Prevent Ticketbleed attacks
The proprietary F5 TLS stack is vulnerable to Ticketbleed. It exposes 31 bytes per request to the attacker and ultimately invalidates the encryption.
Security Assessment
CVSS vector: AV:N/AC:L/PR:N/UI:N/S:U/C:H/I:N/A:N
Vulnerability information
The Ticketbleed vulnerability (CVE-2016-9244) was discovered by Filippo Valsorda in 2017 while examining a bug report from a customer using an F5 load balancer between their server and the Cloudflare Railgun. This software vulnerability affects the implementation of session tickets in the TLS/SSL stack of F5 appliances, such as a BIG-IP virtual server. It specifically applies to those appliances with the non-default session ticket option enabled.
Session tickets are used during the handshake between client and server. Along with the ClientHello, the client sends a session ticket to the server to resume a previous session rather than negotiate a new one. Along with encrypted key material of a prior connection, the session ticket includes a session ID which the server is supposed to echo back to the client to confirm the ticket acceptance and the session resumption.

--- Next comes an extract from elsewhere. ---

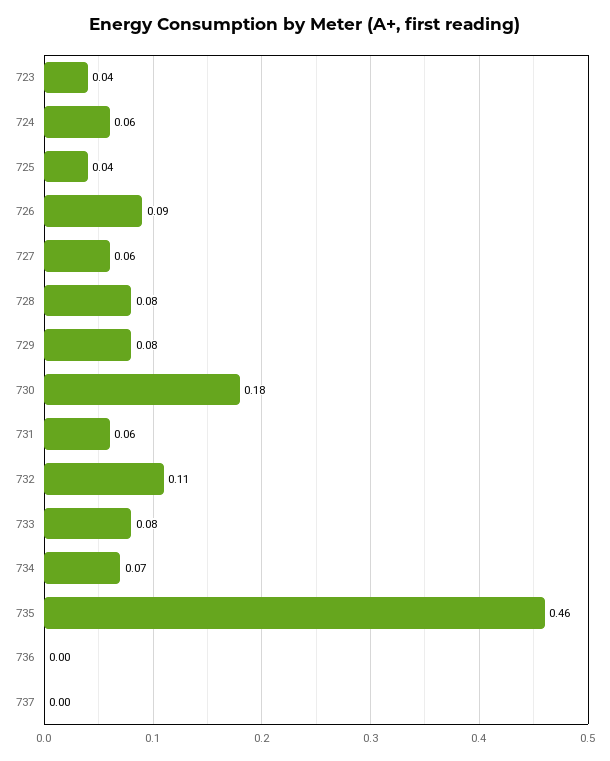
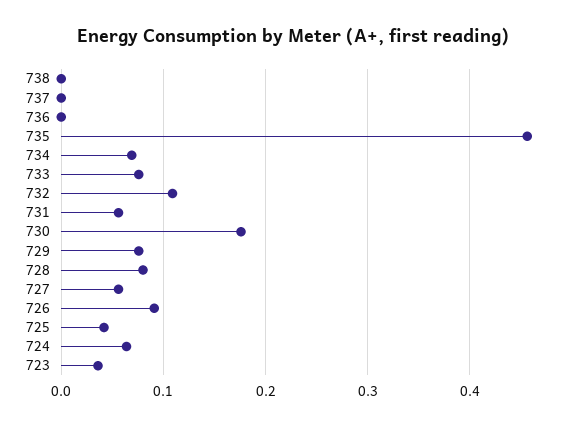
738: none -> 0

Filippo found that the resumption technique failed because the F5 device assumed that the session ID had to be of a certain length. Session IDs can be between 1 and 31 bytes long, yet the F5 devices would always echo back 32 byte IDs. The F5 server would pad the ID to its maximum length instead of returning the same ID to the client. This would confuse the client and cause a bug.
The problem is that instead of random padding, the server would send unallocated or uninitialized memory in its response. In other words, the server would inadvertently reveal data that could be sensitive.

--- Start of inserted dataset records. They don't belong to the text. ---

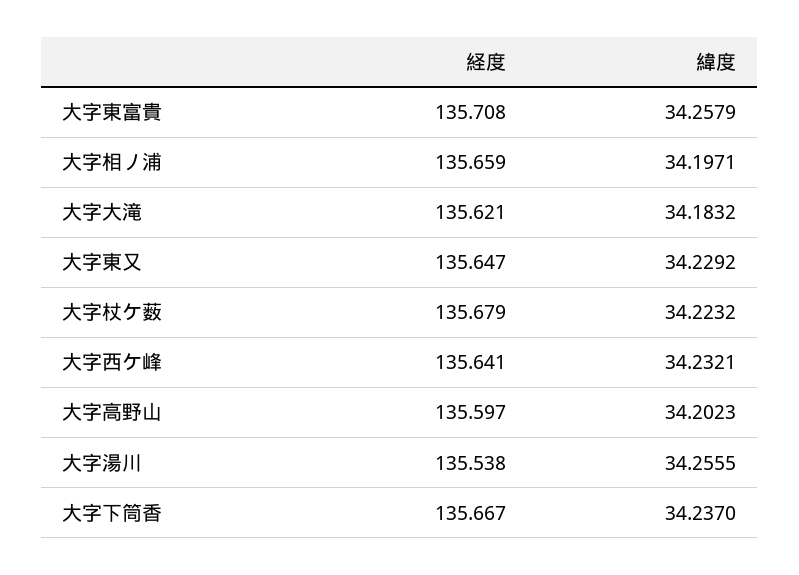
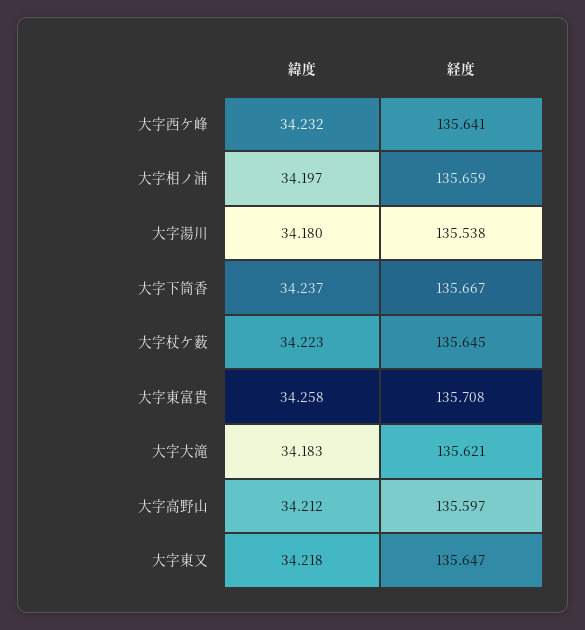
緯度, 大字東又: 34.2292 -> 34.218
経度, 大字杖ケ薮: 135.679 -> 135.645
緯度, 大字高野山: 34.2023 -> 34.212
緯度, 大字湯川: 34.2555 -> 34.18

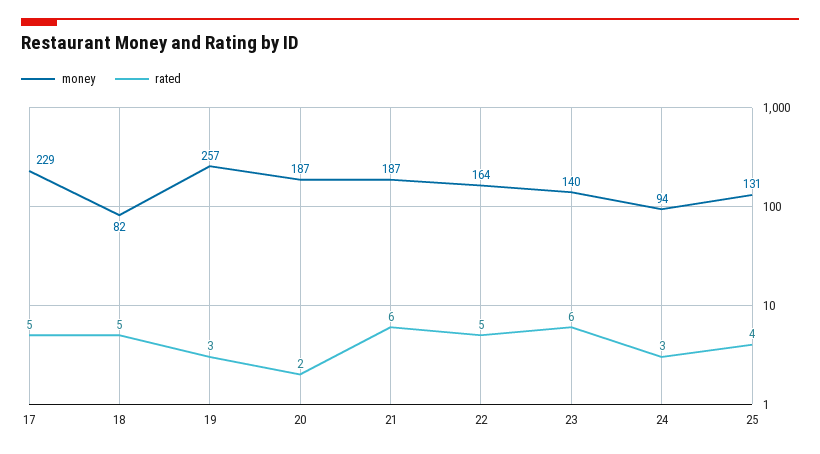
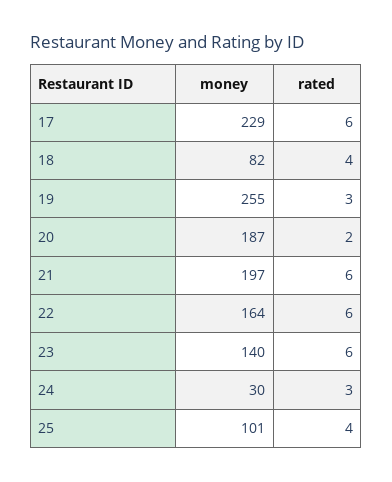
rated, 17: 5 -> 6
rated, 18: 5 -> 4
money, 19: 257 -> 255
money, 21: 187 -> 197
rated, 22: 5 -> 6
money, 24: 94 -> 30
money, 25: 131 -> 101

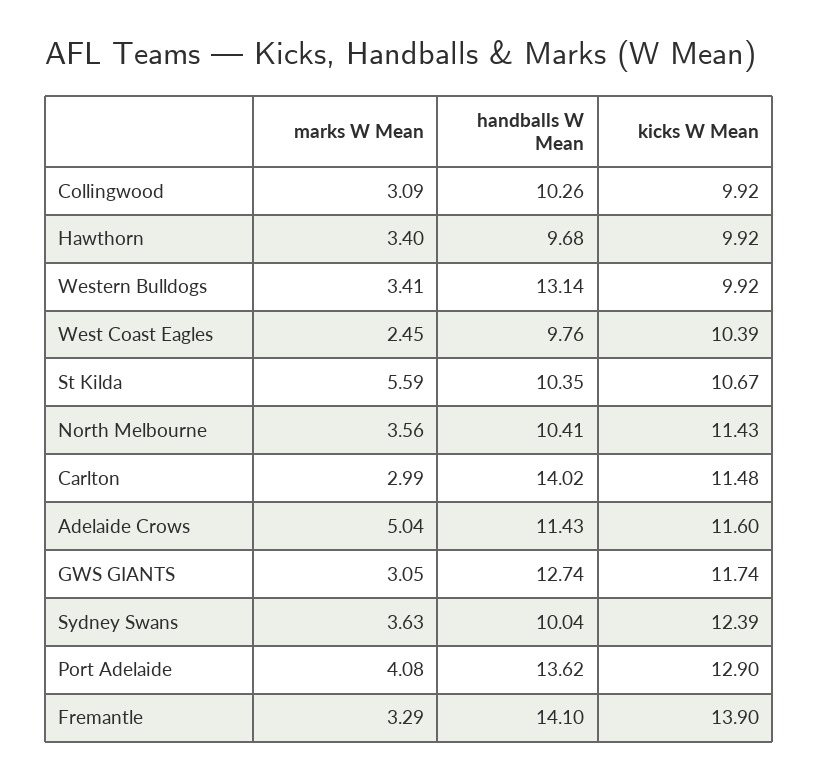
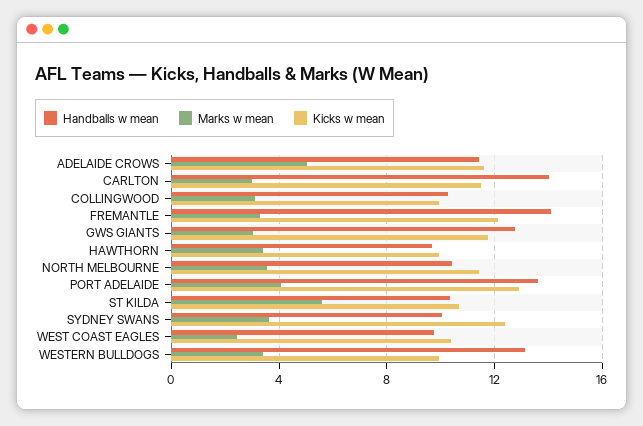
kicks W Mean, Fremantle: 13.9 -> 12

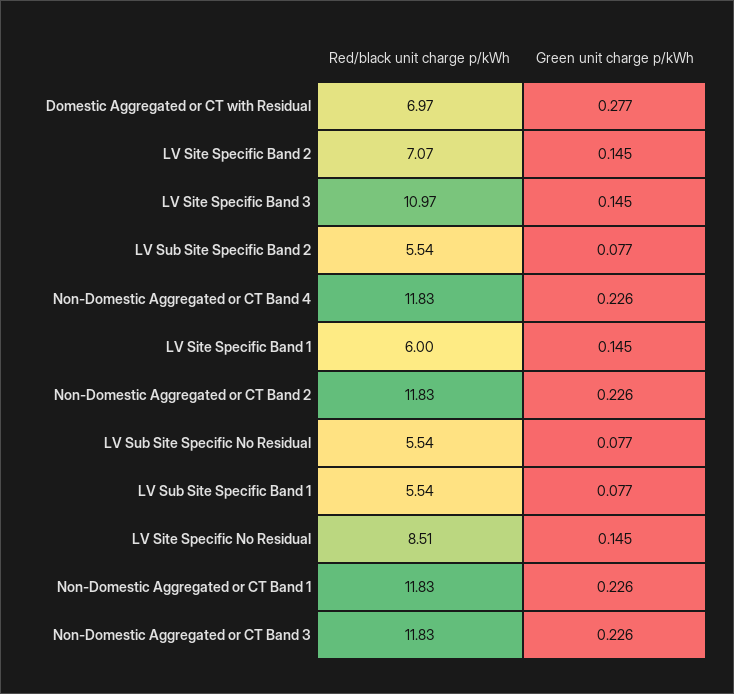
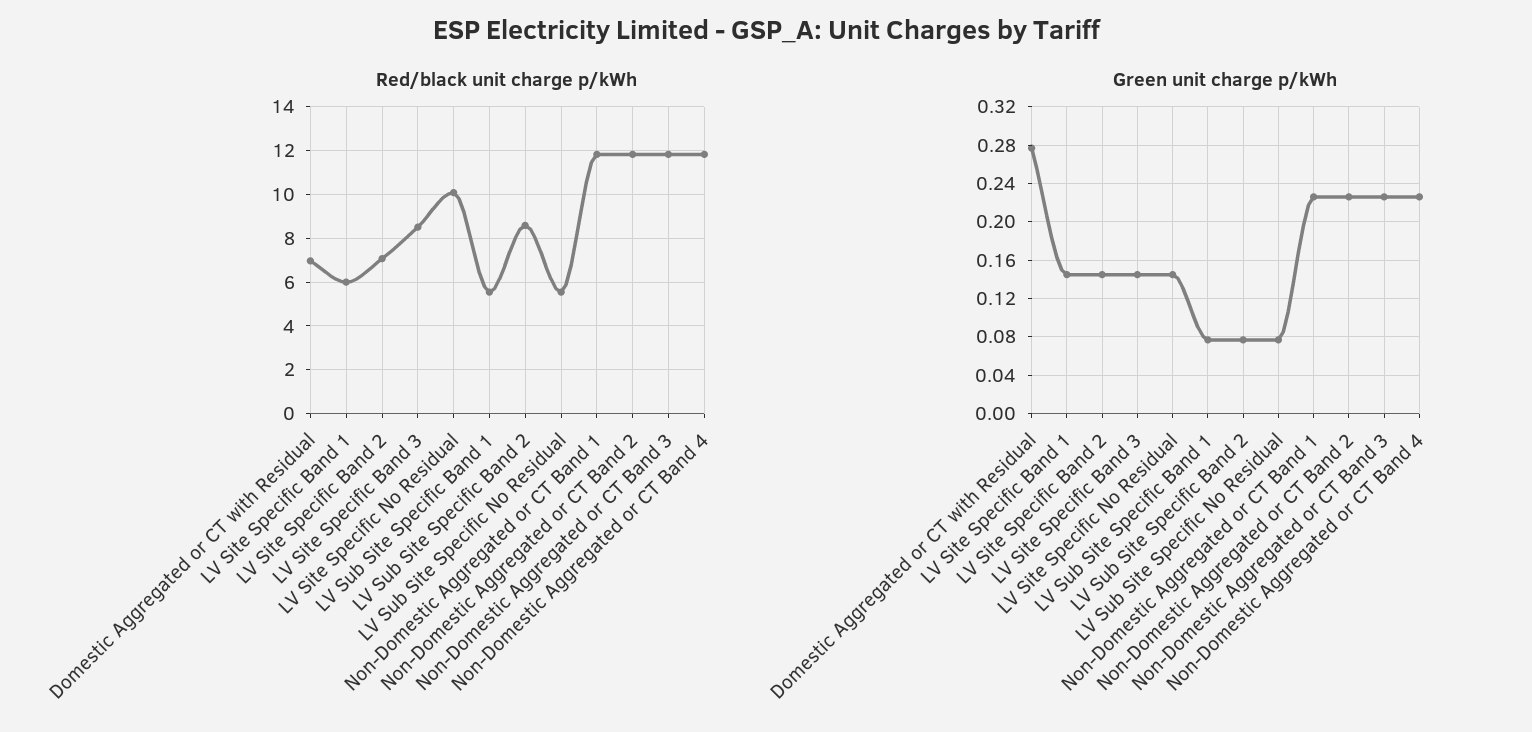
Red/black unit charge p/kWh, LV Site Specific Band 3: 10.97 -> 8.5
Red/black unit charge p/kWh, LV Sub Site Specific Band 2: 5.54 -> 8.5
Red/black unit charge p/kWh, LV Site Specific No Residual: 8.51 -> 10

An attacker could deliberately send a 1-byte session ID to trick the server into returning 31 bytes of memory.
Prevent attacks
To prevent Ticketbleed, you must either upgrade the version of your appliance or change its settings.
A complete list of the affected versions of appliances can be found on the F5 website. These are primarily versions 12.0.0-12.1.2, and 11.4.0-11.6.1. Therefore, if you have a device running a version known to be vulnerable, you must upgrade it to one known to be without the vulnerability.
Some appliances do not have newer versions, so it may not be possible to upgrade to a non-vulnerable version. In this case, you can mitigate the issue by disabling the session ticket option. Though this solves the problem entirely, it introduces performance degradation because sessions cannot be resumed.
To disable session tickets, follow the instructions provided by F5:
- Sign in to the Configuration utility.
- Go to Local Traffic > Profiles > SSL > Client.
- Select the Advanced configuration option.
- Uncheck the session ticket box to disable the feature.
- Select Update to apply the changes.
Disabling session tickets should not have any adverse effects on your system.